-------- Data supplied --------

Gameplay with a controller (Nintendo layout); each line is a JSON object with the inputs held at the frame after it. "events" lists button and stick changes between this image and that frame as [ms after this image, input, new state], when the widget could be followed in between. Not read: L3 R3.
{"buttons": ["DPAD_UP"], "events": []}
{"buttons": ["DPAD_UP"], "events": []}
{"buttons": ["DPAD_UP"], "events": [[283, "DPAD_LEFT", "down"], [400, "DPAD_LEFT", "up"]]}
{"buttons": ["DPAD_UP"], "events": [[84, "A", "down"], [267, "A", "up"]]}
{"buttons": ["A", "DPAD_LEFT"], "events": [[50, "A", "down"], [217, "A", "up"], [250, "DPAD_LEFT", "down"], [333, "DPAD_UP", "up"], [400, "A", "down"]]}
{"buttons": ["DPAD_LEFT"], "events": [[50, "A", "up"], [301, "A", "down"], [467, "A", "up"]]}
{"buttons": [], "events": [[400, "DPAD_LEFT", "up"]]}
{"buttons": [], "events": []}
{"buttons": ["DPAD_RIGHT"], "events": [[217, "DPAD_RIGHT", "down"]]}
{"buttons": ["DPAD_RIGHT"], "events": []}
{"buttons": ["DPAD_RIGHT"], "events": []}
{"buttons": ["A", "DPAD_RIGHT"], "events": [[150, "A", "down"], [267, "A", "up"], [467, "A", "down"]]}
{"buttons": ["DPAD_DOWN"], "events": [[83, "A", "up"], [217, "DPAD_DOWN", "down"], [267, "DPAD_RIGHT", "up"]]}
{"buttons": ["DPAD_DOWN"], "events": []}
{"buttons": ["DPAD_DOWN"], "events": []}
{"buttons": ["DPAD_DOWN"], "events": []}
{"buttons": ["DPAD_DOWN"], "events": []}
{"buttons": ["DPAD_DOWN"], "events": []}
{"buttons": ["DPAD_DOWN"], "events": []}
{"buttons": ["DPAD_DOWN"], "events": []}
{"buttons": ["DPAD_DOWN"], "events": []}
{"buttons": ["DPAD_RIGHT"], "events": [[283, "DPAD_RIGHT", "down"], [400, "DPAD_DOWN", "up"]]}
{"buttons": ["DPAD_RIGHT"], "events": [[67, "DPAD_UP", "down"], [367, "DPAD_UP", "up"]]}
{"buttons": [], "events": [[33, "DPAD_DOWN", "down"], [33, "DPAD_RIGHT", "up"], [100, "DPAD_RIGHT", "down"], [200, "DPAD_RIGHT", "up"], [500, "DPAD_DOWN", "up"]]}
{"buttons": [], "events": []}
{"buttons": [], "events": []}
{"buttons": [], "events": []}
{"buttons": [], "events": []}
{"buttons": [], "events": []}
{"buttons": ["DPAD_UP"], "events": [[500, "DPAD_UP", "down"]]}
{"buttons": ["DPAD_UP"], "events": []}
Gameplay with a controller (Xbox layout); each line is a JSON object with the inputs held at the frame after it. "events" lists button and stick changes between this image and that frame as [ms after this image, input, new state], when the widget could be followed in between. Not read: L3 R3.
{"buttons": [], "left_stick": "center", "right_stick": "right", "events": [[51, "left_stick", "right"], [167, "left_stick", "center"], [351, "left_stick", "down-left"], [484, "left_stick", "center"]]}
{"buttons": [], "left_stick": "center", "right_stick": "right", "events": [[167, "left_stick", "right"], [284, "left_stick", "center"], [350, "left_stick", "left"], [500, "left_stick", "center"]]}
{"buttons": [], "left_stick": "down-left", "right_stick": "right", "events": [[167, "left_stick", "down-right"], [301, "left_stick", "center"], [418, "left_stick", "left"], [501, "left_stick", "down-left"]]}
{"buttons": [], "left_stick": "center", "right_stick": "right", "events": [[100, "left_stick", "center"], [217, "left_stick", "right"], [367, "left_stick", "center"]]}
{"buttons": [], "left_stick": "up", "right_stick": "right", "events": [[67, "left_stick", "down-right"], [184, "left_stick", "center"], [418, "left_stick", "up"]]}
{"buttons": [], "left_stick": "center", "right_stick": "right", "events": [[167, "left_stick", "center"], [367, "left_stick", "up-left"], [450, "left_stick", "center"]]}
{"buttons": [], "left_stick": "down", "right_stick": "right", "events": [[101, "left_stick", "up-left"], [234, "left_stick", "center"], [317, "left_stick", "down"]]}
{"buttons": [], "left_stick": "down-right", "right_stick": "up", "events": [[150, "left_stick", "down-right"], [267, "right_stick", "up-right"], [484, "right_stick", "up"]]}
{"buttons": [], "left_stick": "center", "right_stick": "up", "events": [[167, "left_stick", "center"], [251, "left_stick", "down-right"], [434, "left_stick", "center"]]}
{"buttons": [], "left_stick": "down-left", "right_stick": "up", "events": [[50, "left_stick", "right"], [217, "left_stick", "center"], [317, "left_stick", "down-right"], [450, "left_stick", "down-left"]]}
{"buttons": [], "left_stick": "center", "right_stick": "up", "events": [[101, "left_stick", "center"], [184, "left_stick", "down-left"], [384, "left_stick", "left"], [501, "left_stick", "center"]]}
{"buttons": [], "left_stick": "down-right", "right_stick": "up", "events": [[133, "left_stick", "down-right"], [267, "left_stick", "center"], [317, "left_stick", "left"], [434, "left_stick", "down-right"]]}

--------

Having read the records, return each one exactly.

Gameplay with a controller (Nintendo layout); each line is a JSON object with the inputs held at the frame after it. "events" lists button and stick changes between this image and that frame as [ms after this image, input, new state], when the widget could be followed in between. Not read: L3 R3.
{"buttons": ["DPAD_UP"], "events": []}
{"buttons": ["DPAD_UP"], "events": []}
{"buttons": ["DPAD_UP"], "events": [[283, "DPAD_LEFT", "down"], [400, "DPAD_LEFT", "up"]]}
{"buttons": ["DPAD_UP"], "events": [[84, "A", "down"], [267, "A", "up"]]}
{"buttons": ["A", "DPAD_LEFT"], "events": [[50, "A", "down"], [217, "A", "up"], [250, "DPAD_LEFT", "down"], [333, "DPAD_UP", "up"], [400, "A", "down"]]}
{"buttons": ["DPAD_LEFT"], "events": [[50, "A", "up"], [301, "A", "down"], [467, "A", "up"]]}
{"buttons": [], "events": [[400, "DPAD_LEFT", "up"]]}
{"buttons": [], "events": []}
{"buttons": ["DPAD_RIGHT"], "events": [[217, "DPAD_RIGHT", "down"]]}
{"buttons": ["DPAD_RIGHT"], "events": []}
{"buttons": ["DPAD_RIGHT"], "events": []}
{"buttons": ["A", "DPAD_RIGHT"], "events": [[150, "A", "down"], [267, "A", "up"], [467, "A", "down"]]}
{"buttons": ["DPAD_DOWN"], "events": [[83, "A", "up"], [217, "DPAD_DOWN", "down"], [267, "DPAD_RIGHT", "up"]]}
{"buttons": ["DPAD_DOWN"], "events": []}
{"buttons": ["DPAD_DOWN"], "events": []}
{"buttons": ["DPAD_DOWN"], "events": []}
{"buttons": ["DPAD_DOWN"], "events": []}
{"buttons": ["DPAD_DOWN"], "events": []}
{"buttons": ["DPAD_DOWN"], "events": []}
{"buttons": ["DPAD_DOWN"], "events": []}
{"buttons": ["DPAD_DOWN"], "events": []}
{"buttons": ["DPAD_RIGHT"], "events": [[283, "DPAD_RIGHT", "down"], [400, "DPAD_DOWN", "up"]]}
{"buttons": ["DPAD_RIGHT"], "events": [[67, "DPAD_UP", "down"], [367, "DPAD_UP", "up"]]}
{"buttons": [], "events": [[33, "DPAD_DOWN", "down"], [33, "DPAD_RIGHT", "up"], [100, "DPAD_RIGHT", "down"], [200, "DPAD_RIGHT", "up"], [500, "DPAD_DOWN", "up"]]}
{"buttons": [], "events": []}
{"buttons": [], "events": []}
{"buttons": [], "events": []}
{"buttons": [], "events": []}
{"buttons": [], "events": []}
{"buttons": ["DPAD_UP"], "events": [[500, "DPAD_UP", "down"]]}
{"buttons": ["DPAD_UP"], "events": []}
Gameplay with a controller (Xbox layout); each line is a JSON object with the inputs held at the frame after it. "events" lists button and stick changes between this image and that frame as [ms after this image, input, new state], when the widget could be followed in between. Not read: L3 R3.
{"buttons": [], "left_stick": "center", "right_stick": "right", "events": [[51, "left_stick", "right"], [167, "left_stick", "center"], [351, "left_stick", "down-left"], [484, "left_stick", "center"]]}
{"buttons": [], "left_stick": "center", "right_stick": "right", "events": [[167, "left_stick", "right"], [284, "left_stick", "center"], [350, "left_stick", "left"], [500, "left_stick", "center"]]}
{"buttons": [], "left_stick": "down-left", "right_stick": "right", "events": [[167, "left_stick", "down-right"], [301, "left_stick", "center"], [418, "left_stick", "left"], [501, "left_stick", "down-left"]]}
{"buttons": [], "left_stick": "center", "right_stick": "right", "events": [[100, "left_stick", "center"], [217, "left_stick", "right"], [367, "left_stick", "center"]]}
{"buttons": [], "left_stick": "up", "right_stick": "right", "events": [[67, "left_stick", "down-right"], [184, "left_stick", "center"], [418, "left_stick", "up"]]}
{"buttons": [], "left_stick": "center", "right_stick": "right", "events": [[167, "left_stick", "center"], [367, "left_stick", "up-left"], [450, "left_stick", "center"]]}
{"buttons": [], "left_stick": "down", "right_stick": "right", "events": [[101, "left_stick", "up-left"], [234, "left_stick", "center"], [317, "left_stick", "down"]]}
{"buttons": [], "left_stick": "down-right", "right_stick": "up", "events": [[150, "left_stick", "down-right"], [267, "right_stick", "up-right"], [484, "right_stick", "up"]]}
{"buttons": [], "left_stick": "center", "right_stick": "up", "events": [[167, "left_stick", "center"], [251, "left_stick", "down-right"], [434, "left_stick", "center"]]}
{"buttons": [], "left_stick": "down-left", "right_stick": "up", "events": [[50, "left_stick", "right"], [217, "left_stick", "center"], [317, "left_stick", "down-right"], [450, "left_stick", "down-left"]]}
{"buttons": [], "left_stick": "center", "right_stick": "up", "events": [[101, "left_stick", "center"], [184, "left_stick", "down-left"], [384, "left_stick", "left"], [501, "left_stick", "center"]]}
{"buttons": [], "left_stick": "down-right", "right_stick": "up", "events": [[133, "left_stick", "down-right"], [267, "left_stick", "center"], [317, "left_stick", "left"], [434, "left_stick", "down-right"]]}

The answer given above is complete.